The new policy is designed to address failures in the department that were exposed when Chief David Brame fatally shot his wife, Crystal, and himself April 26.

For example, after the shooting, it became clear that other department employees knew the Brames had accused each other of domestic violence, but these employees did nothing. Under the new policy, employees who have reason to believe a co-worker is involved in domestic violence are compelled to report it. If they don't, they could be fired.

Tacoma police Capt. Tom Strickland and others who helped develop the policy worked with more than 70 community members, including domestic violence victims. They researched policies and consulted with experts across the country.

Now, they said, other departments are calling them for advice.

People who work with domestic violence victims said they are impressed with the policy.

One former victim, who in the past has been critical of the police department, said she is thrilled with the new policy.

"It felt like a love letter to victims," said the woman, who asked to remain anonymous because she still fears her abuser. "Such good things are happening. Our police department is probably among the smartest now."

The policy was universally praised by council members, police officials, victim advocates, a state Supreme Court justice and others. About 35 people attended the presentation. No members of the public chose to speak when council members invited public comment.

Justice Barbara Madsen said that in July, when a community group began meeting to create the policy, she was concerned that police representatives would be uncooperative or defensive.

But that was never the case, she said.

"I have been totally impressed with the amount of cooperation and responsiveness and willingness on the part of the Tacoma Police Department," she said.

Pat Frantz, leader of the union that represents Tacoma's rank-and-file officers, detectives and sergeants, has said he supports the policy.

Judie Fortier, coordinator of Tacoma Women's Rights Office, was more hesitant. She said she supports the policy itself, and is impressed with its provisions to keep victims safe.

But the bottom line, Fortier said, is whether the policy is enforced.

"It's not about a piece of paper that fits in a policy manual," she said. "Policies are only as good as their implementation."

Fortier said she's not ready to to fly a flag in celebration.

"I will not be able to fly flags, ever," Fortier said. "I will never get over the death of Crystal Brame. Ever."

Lisa Kremer: 253-597-8658

lisa.kremer@mail.tribnet.com





SIDEBAR: Q&A

Questions and answers about the Tacoma Police Department's new policy on officer-involved domestic violence

Q: When will it go into effect?

A: Interim Police Chief Don Ramsdell said he plans to have it take effect Feb. 23. It doesn't need City Council approval.

Q: What does the policy say about protecting victims?

A: The department's former, three-paragraph policy on domestic violence never mentioned the word "victim." The new, 21-page policy mentions victims and victim safety repeatedly. Police officials have said victim safety is their first priority.

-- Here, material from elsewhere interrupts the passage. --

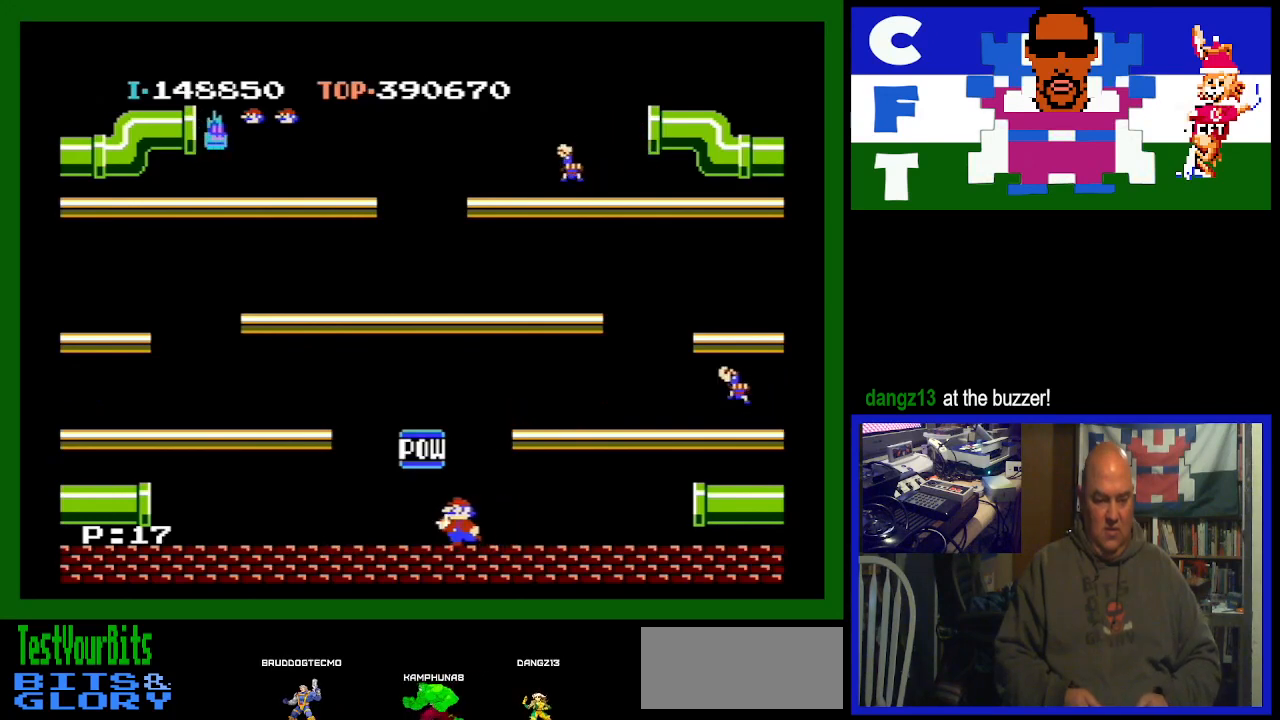
{"buttons": ["DPAD_RIGHT"], "events": [[133, "DPAD_LEFT", "up"], [167, "DPAD_RIGHT", "down"]]}
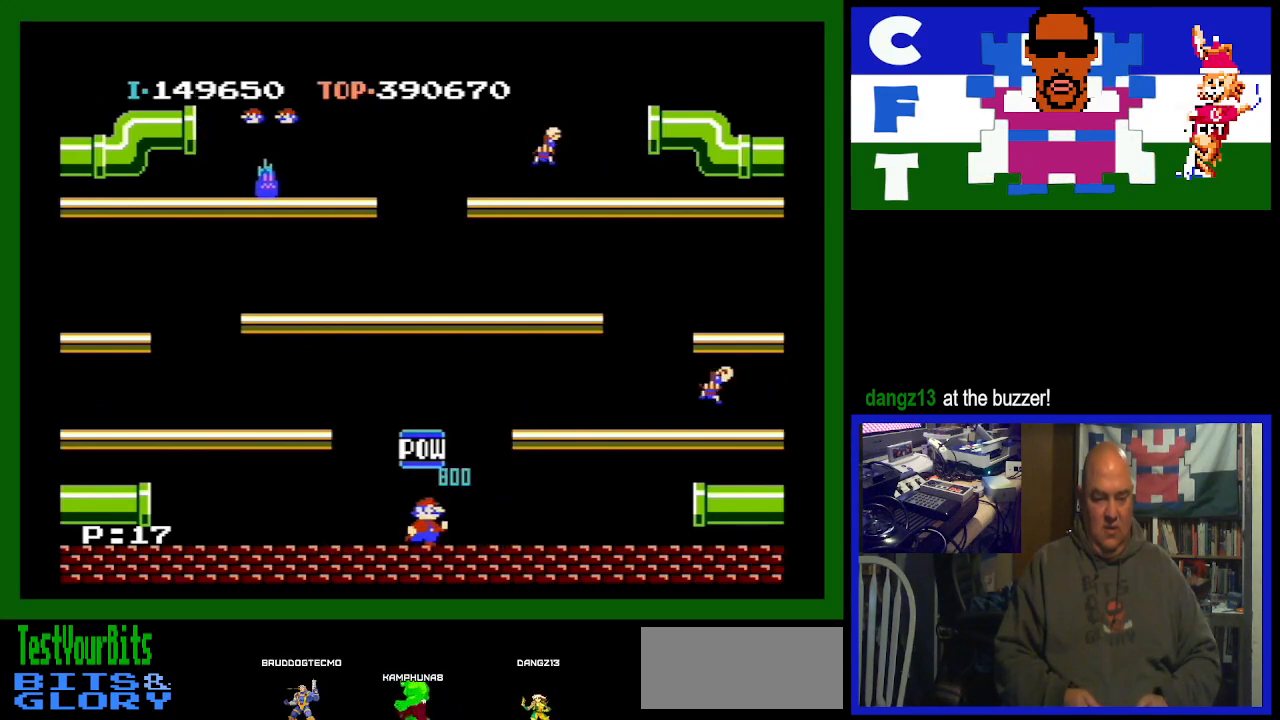
{"buttons": ["DPAD_RIGHT"], "events": []}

Q: What does the policy say about discipline?

A: Discipline for breaking the policy is up to the chief, and can include termination.

Q: How can we tell if the policy works?

A: Some victim advocates have said that if the policy works, calls about police-involved domestic violence should increase, as victims become more confident about asking for help.

Q: How do we know Tacoma needs a policy?

A: Police officials said they recognized flaws in their own policies after Crystal Brame's death. Also, domestic violence experts cite the Chicago Police Department as one of the country's best in dealing with police-involved domestic violence. There, every year there is one report of abuse for about every 54 officers on the 13,500-person force. In Tacoma, there is about one complaint for every 532 officers. That's less than one complaint a year on the 380-person force. That might mean that as many as 90 percent of the people abused by officers in Tacoma are afraid to report the crime.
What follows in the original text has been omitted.